DevZero Launches Automation Platform to Dynamically Rightsize Kubernetes Clusters
DevZero today launched an autonomous infrastructure optimization platform for Kubernetes clusters based on a profiler that continuously monitors clusters, nodes, and individual workloads to build statistical models of demand for resources.
Company CEO Debo Ray said the DevZero platform then uses those statistical models to apply context-aware scheduling and autoscaling to rightsize workloads in real time by dynamically adjusting CPU, memory, and graphics processing unit (GPU) provisioning across more than 3,000 instance types, 69,000 price points, 23 types of GPUs and 80 cloud computing regions.
Additionally, DevZero has developed a checkpoint-restore capability that enables instant live migration without restarts to eliminate the need to have IT infrastructure resources standing by just in case additional resources are needed.

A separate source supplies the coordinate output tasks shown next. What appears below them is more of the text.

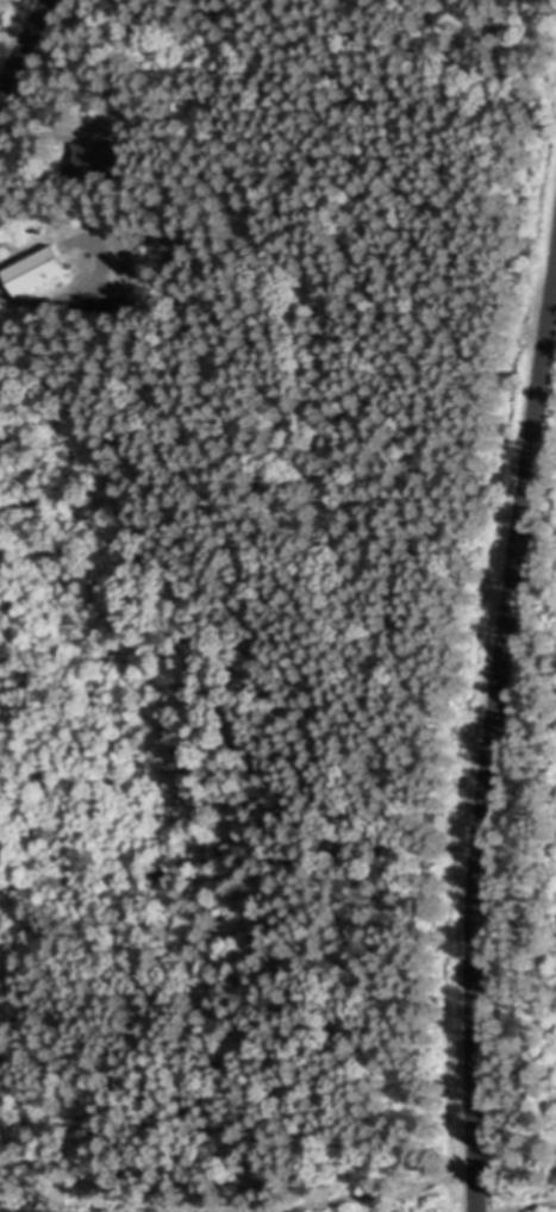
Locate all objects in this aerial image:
road: (25, 42)
road: (48, 131)
building: (103, 161)
building: (41, 271)
road: (493, 739)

All told, the DevZero platform can reduce the total cost of deploying workloads on Kubernetes clusters by as much as 30% to 60%, said Ray. Optimizing consumption of IT infrastructure resources is now more crucial than ever as more artificial intelligence (AI) workloads that are dependent on expensive GPU resources are now being deployed, he added.
Prior to adopting the DevZero platform, IT teams were on average overspending on compute by 53%, said Ray. Early adopters of the DevZero platform include DataBahn, Dentira, Starburst, OpenObserve, and Outerbounds.
It’s not clear to what degree IT teams are focused on reducing IT infrastructure costs, but one of the original promises of Kubernetes is that IT teams would be able to dynamically scale resources up and down as needed. In reality, the inherent complexity of Kubernetes has made it difficult for most IT teams to achieve that goal.
In the meantime, application developers continue to overprovision Kubernetes clusters on the assumption that making as much compute and memory available as possible will minimize any downtime that might otherwise occur. Most application developers have little to no visibility into actual costs so they tend to assume that infrastructure costs in the era of the cloud are nominal. As a result, utilization rates even for Kubernetes clusters are often measured in single digits.
It’s not clear to what degree the rise of AI workloads might lead to some fundamental changes. GPUs remain scarce so there is more focus on improving utilization rates. The challenge is that not nearly enough IT teams have the tools and expertise required to achieve that goal.
Hopefully, there will come a day when optimization of IT infrastructure resources is routinely automated. Unfortunately, in addition to the technical challenges that IT teams currently encounter, there is a significant amount of cultural inertia that needs to be overcome as well. Far too many application developers simply don’t design their applications with regard for what it might cost to run them. Many of those issues are then later addressed by software engineers that are trying to do the best they can to optimize an application that might be fundamentally flawed.
In the meantime, however, short of refactoring an application, advances in automation should hopefully make it a lot simpler for mere mortal IT professionals to maximize consumption of complex IT infrastructure environments.